Running my morning errands with Harper and Grant, I saw a woman working on a construction site today. I found myself wishing that Avery was with me. She loves seeing a girl in a hard hat.
When Avery's in the backseat of the car, or by my side for a walk, you'd be amazed at how different the world looks.
At the park yesterday, we could hear the faint cries
of marching band horns and the pounding of drums in the distance as we played. We
decided to try and track the band down (they march through our neighborhoods every Thursday in the springtime.)
We listened as hard as we could, then raced in the direction we thought
we heard them coming from. Avery said, "if we were snakes we could track
them down by their scent. If we smelled them going left , we'd go
left. If we smelled them coming right, we'd go right."

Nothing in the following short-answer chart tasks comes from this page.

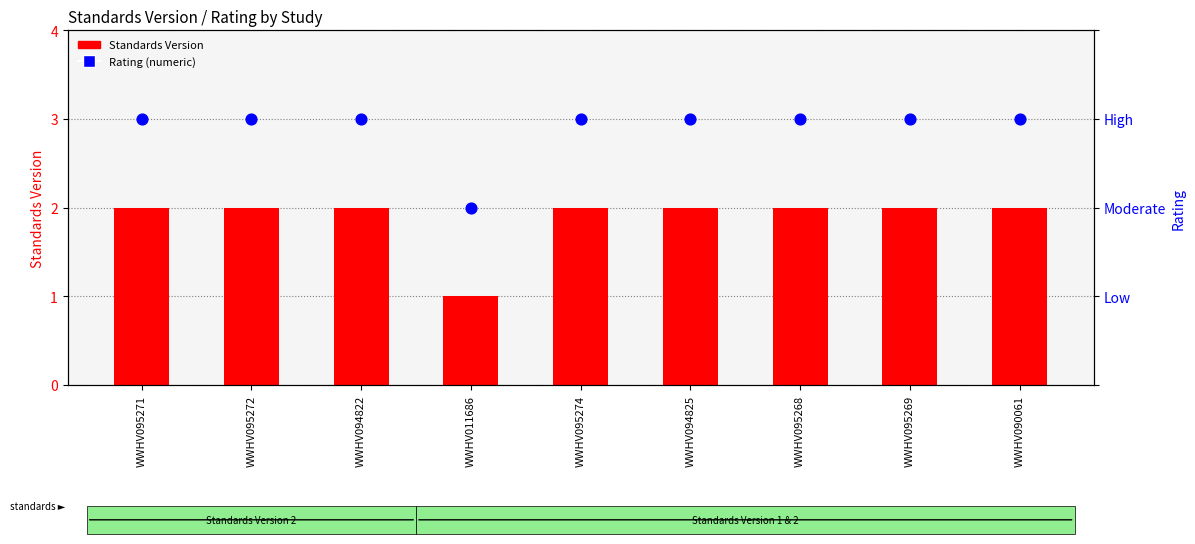

What is the total value across all series at WWHV095272?

5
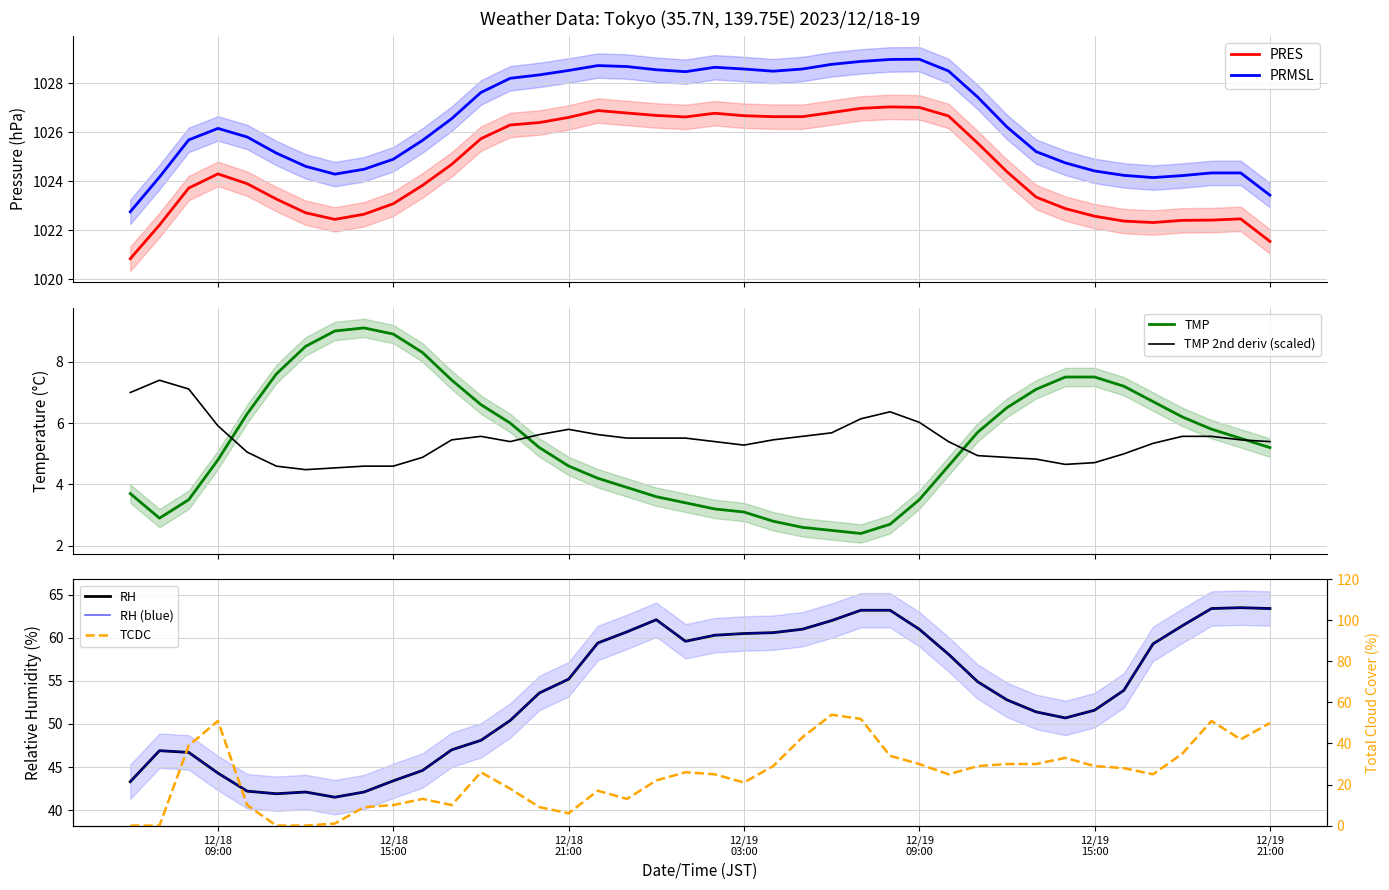

Which has a higher value, 12/19 09:00 or 12/18 09:00?

12/19 09:00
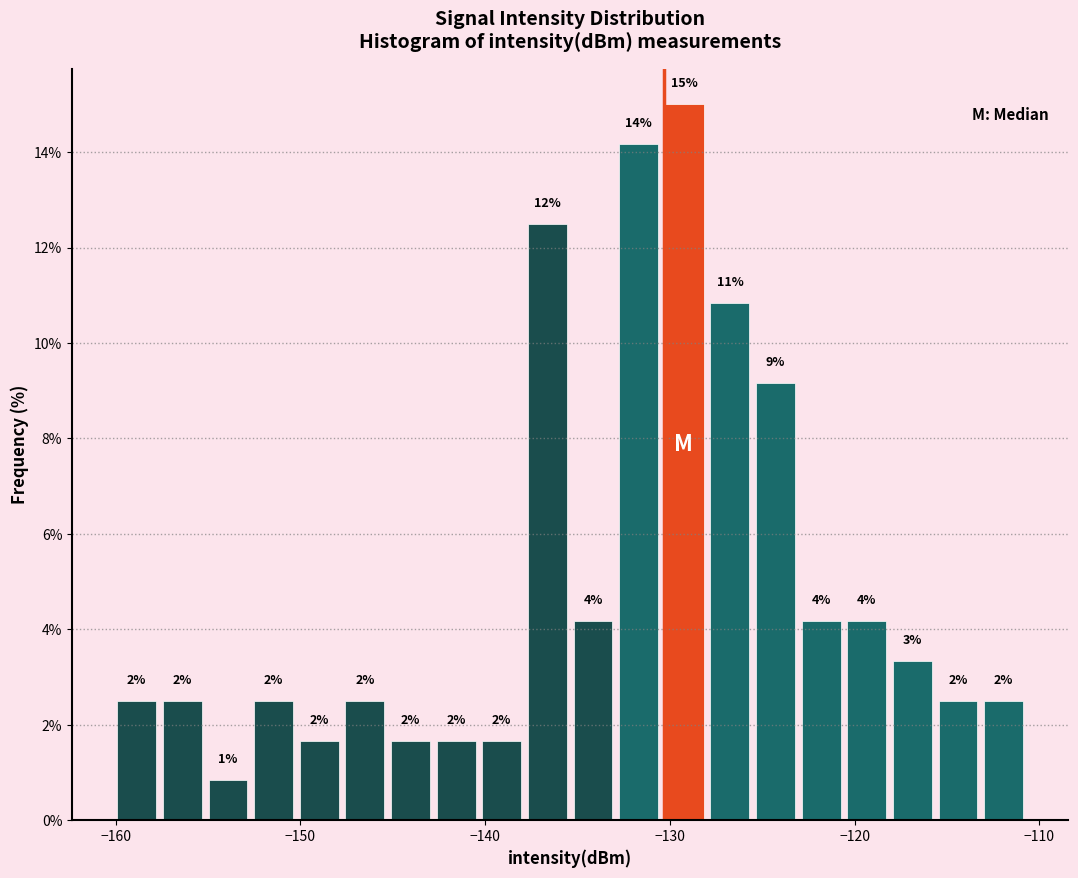

Read against the x-axis, roughly where is the centre of the tallest bar?

-129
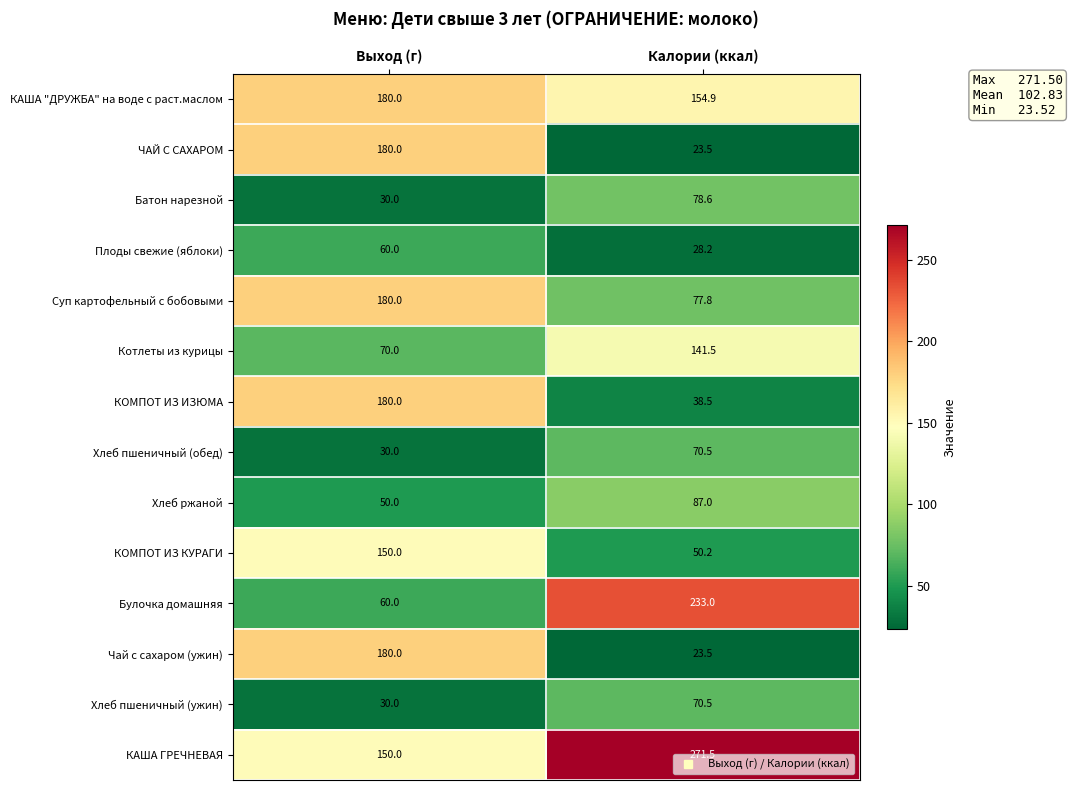

Is it true that Хлеб ржаной equals 50.0 at Выход (г)?

True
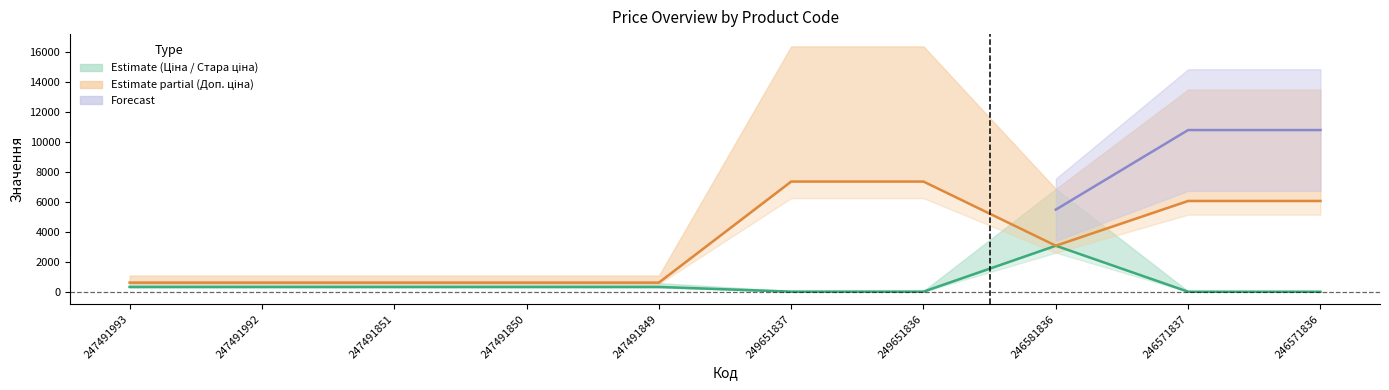

Where does the Доп. ціна series first go above 3091?

249651837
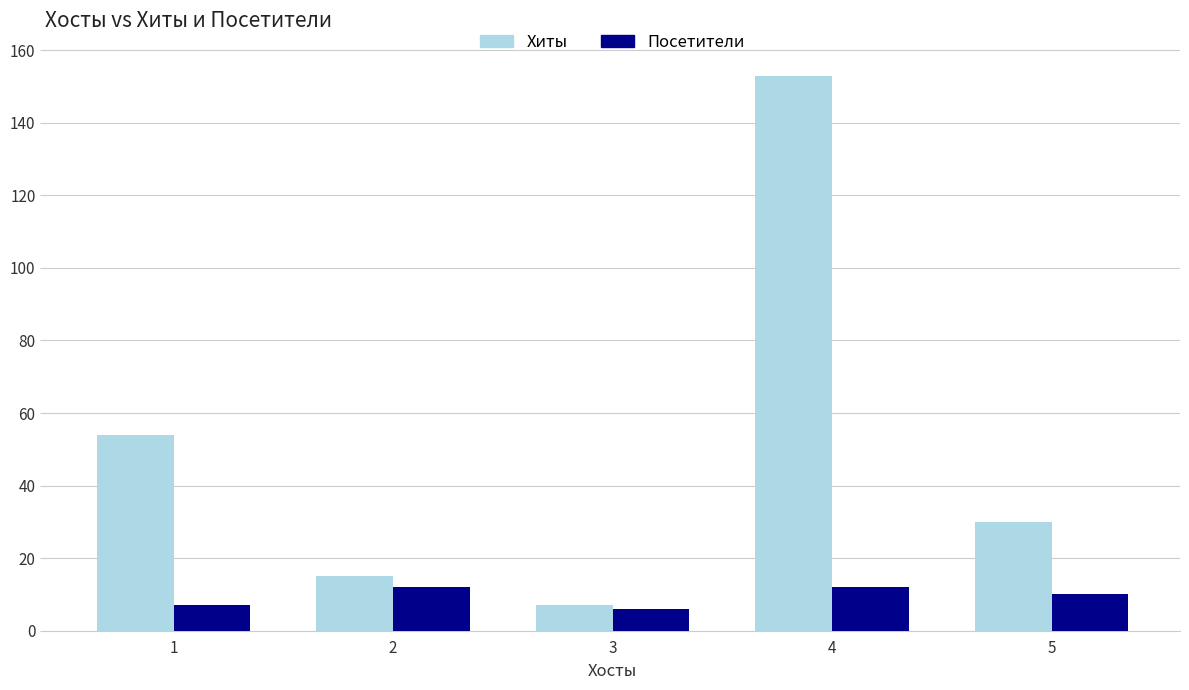

The value of Хиты at 5 is 46. True or false?

False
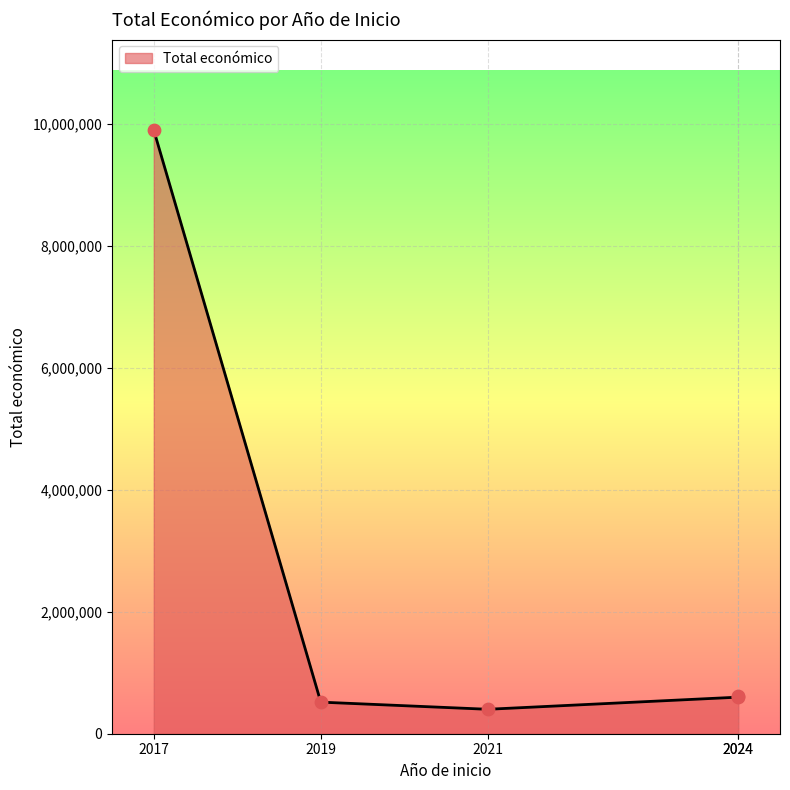

What is the ratio of the value at 2017 to the value at 2024?

16.1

Then she wondered, "why don't worms have eyes ?"
"Maybe because they find things by scent, too, like snakes..." I suggested.
"Well," she said, "then why do snakes HAVE eyes?" Hmmm, I thought. Stumped.
At the zoo a few weeks ago, Avery stood in front of the crowds of kids at each exhibit, reciting facts from memory about each animal. Children listening eagerly, as she excitedly shared. She could have been reading from one of the placards, she was so spot on. How snakes shed their skin. The wing span of an eagle. The lifespan of each bug.
She's been sharing with me facts about the geography of Hawaii. And, on a recent car ride home, she gave her carpool buddies a lesson on fractions, explaining that when Siri directed them to turn left in a quarter of a mile, they should imagine a pie cut in four equal pieces. The quarter of a mile, then, was one of those four pieces.
She says she wants to be an astronaut. And, I believe she will be, if she wants to be.